**Task requirements**
In the material below, find the line that contains "411 101 3.65" and the line that contains "349 234 186.50", then write out exactly those two lines and everything between them.

BEGIN

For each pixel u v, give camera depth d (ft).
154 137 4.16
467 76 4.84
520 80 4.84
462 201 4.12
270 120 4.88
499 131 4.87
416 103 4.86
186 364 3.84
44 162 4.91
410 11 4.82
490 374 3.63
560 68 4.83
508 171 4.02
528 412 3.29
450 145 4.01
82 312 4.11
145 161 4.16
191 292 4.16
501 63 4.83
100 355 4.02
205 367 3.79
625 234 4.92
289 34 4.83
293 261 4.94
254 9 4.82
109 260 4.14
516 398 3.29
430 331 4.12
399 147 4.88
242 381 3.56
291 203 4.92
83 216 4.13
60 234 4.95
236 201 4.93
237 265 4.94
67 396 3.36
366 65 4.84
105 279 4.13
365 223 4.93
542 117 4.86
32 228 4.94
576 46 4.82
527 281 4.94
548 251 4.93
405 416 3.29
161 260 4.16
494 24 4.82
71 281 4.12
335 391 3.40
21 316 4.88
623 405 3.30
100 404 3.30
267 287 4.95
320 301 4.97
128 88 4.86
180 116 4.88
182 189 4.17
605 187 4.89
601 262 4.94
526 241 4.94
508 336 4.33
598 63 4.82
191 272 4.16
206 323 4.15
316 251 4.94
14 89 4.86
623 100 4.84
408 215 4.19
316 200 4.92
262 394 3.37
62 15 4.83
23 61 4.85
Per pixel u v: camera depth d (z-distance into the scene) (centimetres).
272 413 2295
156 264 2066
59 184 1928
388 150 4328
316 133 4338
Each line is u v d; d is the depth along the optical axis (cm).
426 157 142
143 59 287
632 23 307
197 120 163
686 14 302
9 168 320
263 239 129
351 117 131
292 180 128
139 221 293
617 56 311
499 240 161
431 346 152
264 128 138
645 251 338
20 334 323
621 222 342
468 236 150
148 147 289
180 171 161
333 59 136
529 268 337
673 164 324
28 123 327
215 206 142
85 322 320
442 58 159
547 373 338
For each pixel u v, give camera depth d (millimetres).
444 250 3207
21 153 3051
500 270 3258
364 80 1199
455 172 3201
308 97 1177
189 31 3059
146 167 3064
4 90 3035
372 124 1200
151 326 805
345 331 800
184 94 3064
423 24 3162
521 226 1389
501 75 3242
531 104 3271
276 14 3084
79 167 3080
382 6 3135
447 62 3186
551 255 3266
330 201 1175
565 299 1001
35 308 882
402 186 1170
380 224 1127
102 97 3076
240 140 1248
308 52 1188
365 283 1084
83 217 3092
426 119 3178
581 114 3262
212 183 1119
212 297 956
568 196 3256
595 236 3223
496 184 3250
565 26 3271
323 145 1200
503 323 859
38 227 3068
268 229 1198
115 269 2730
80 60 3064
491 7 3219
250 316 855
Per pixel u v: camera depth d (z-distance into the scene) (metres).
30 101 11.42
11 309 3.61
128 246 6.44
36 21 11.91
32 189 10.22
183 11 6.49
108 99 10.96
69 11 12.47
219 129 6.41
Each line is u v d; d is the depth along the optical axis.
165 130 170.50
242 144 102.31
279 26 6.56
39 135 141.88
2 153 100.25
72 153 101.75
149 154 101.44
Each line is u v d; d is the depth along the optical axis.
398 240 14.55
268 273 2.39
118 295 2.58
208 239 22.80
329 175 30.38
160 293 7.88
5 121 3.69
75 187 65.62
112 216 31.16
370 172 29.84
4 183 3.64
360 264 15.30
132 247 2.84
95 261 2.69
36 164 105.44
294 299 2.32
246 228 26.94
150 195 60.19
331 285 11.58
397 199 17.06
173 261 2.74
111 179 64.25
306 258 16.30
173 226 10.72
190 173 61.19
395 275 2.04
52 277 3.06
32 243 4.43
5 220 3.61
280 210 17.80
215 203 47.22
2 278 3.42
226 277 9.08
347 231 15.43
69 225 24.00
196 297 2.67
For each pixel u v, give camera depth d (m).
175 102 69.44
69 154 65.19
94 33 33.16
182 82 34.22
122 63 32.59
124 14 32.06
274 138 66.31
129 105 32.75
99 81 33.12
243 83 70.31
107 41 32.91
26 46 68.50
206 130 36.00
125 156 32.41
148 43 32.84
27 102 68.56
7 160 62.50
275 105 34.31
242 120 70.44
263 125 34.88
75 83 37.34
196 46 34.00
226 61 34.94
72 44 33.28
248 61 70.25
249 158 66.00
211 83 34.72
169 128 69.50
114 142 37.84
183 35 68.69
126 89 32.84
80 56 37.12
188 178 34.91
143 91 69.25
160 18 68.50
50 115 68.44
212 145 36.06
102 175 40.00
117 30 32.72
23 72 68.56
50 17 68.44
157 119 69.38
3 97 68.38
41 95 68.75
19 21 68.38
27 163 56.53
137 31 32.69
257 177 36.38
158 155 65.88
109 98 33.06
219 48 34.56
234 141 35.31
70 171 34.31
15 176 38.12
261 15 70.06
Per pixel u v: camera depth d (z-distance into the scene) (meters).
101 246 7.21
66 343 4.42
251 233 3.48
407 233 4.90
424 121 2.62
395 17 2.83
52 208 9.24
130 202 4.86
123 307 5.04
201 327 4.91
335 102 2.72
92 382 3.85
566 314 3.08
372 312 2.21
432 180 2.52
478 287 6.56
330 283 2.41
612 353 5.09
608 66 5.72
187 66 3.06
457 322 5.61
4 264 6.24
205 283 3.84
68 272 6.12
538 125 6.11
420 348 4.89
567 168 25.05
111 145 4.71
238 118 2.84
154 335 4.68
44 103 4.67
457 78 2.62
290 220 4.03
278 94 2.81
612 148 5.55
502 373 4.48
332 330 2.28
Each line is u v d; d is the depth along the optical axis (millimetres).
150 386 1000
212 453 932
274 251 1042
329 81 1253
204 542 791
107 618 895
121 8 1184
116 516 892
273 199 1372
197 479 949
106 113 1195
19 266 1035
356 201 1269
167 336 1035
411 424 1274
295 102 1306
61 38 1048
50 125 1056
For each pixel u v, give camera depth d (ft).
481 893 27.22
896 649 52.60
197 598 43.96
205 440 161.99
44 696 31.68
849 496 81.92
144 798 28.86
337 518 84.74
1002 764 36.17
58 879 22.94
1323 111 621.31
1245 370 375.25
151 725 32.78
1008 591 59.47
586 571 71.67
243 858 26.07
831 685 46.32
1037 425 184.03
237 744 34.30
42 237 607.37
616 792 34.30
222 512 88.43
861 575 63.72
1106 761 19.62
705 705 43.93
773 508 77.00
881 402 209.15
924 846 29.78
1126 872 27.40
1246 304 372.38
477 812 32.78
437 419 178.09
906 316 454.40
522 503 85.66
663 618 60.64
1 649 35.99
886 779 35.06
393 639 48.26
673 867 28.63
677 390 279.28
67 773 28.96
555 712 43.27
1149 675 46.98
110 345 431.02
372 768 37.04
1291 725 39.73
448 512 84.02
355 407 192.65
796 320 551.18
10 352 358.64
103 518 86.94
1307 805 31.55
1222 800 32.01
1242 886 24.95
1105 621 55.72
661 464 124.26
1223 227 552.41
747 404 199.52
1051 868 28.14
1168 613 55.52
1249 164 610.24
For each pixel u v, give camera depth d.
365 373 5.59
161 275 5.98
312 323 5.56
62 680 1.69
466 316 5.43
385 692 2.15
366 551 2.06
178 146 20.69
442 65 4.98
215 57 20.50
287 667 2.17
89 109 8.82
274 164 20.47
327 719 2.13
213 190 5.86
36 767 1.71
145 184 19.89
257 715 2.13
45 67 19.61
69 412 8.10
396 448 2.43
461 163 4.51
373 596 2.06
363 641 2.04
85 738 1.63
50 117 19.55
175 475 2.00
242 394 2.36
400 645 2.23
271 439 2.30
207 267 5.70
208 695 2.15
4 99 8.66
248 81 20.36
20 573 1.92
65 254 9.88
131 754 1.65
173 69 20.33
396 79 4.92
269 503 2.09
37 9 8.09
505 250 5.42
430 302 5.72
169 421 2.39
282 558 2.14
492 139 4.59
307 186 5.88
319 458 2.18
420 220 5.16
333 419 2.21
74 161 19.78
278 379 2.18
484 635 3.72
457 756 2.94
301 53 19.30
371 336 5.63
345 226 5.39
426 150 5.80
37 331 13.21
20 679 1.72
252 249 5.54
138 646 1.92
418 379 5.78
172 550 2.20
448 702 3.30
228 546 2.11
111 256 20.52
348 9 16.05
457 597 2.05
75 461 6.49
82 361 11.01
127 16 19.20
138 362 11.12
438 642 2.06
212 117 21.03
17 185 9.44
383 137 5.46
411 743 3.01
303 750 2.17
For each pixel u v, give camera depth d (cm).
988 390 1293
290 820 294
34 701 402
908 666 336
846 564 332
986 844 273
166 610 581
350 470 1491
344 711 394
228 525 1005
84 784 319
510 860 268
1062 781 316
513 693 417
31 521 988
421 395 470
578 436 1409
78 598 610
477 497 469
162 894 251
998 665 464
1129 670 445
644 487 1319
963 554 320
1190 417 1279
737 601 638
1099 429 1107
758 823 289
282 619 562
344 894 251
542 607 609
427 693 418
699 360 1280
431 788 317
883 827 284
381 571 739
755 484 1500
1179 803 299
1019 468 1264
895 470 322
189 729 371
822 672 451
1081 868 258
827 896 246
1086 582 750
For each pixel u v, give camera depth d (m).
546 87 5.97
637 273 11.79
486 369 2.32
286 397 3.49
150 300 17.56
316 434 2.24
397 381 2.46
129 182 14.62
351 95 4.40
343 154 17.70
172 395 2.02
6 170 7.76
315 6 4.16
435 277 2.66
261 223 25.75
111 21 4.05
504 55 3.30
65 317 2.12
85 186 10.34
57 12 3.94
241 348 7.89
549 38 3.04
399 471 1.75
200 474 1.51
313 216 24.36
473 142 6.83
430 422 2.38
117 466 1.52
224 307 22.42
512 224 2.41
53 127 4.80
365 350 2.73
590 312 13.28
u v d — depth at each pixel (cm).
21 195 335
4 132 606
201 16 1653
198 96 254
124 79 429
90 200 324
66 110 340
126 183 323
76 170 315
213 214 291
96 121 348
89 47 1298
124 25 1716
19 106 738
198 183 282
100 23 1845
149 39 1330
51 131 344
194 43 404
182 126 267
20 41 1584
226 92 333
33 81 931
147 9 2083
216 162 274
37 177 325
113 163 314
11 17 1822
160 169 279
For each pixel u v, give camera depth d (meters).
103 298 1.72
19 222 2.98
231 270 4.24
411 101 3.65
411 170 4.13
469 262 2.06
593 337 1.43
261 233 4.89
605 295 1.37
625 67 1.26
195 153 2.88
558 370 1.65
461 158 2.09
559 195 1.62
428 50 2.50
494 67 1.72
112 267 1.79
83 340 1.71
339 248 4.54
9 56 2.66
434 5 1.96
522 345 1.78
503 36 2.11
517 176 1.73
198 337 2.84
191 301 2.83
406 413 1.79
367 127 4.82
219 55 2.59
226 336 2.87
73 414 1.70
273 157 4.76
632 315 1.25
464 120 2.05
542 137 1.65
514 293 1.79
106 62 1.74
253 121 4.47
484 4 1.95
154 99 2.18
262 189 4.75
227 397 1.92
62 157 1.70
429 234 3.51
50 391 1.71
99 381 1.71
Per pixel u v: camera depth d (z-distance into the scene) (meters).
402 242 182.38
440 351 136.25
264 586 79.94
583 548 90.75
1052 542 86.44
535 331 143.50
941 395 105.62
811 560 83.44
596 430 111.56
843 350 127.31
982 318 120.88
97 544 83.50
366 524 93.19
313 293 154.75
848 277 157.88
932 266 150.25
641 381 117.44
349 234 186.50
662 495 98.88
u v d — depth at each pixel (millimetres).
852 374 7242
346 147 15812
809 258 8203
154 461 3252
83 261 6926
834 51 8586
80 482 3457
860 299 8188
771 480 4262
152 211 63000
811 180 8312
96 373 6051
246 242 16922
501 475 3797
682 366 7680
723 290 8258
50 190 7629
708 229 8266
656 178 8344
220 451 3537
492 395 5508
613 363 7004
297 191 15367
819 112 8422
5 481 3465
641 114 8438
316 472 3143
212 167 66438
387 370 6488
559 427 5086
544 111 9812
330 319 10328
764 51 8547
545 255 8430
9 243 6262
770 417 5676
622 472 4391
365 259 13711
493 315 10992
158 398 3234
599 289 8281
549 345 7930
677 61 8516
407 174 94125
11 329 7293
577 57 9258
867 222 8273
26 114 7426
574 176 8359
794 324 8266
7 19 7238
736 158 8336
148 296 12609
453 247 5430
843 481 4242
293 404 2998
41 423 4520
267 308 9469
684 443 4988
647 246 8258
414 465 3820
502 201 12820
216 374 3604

END

**Task response**
411 101 3.65
411 170 4.13
469 262 2.06
593 337 1.43
261 233 4.89
605 295 1.37
625 67 1.26
195 153 2.88
558 370 1.65
461 158 2.09
559 195 1.62
428 50 2.50
494 67 1.72
112 267 1.79
83 340 1.71
339 248 4.54
9 56 2.66
434 5 1.96
522 345 1.78
503 36 2.11
517 176 1.73
198 337 2.84
191 301 2.83
406 413 1.79
367 127 4.82
219 55 2.59
226 336 2.87
73 414 1.70
273 157 4.76
632 315 1.25
464 120 2.05
542 137 1.65
514 293 1.79
106 62 1.74
253 121 4.47
484 4 1.95
154 99 2.18
262 189 4.75
227 397 1.92
62 157 1.70
429 234 3.51
50 391 1.71
99 381 1.71
Per pixel u v: camera depth d (z-distance into the scene) (meters).
402 242 182.38
440 351 136.25
264 586 79.94
583 548 90.75
1052 542 86.44
535 331 143.50
941 395 105.62
811 560 83.44
596 430 111.56
843 350 127.31
982 318 120.88
97 544 83.50
366 524 93.19
313 293 154.75
848 277 157.88
932 266 150.25
641 381 117.44
349 234 186.50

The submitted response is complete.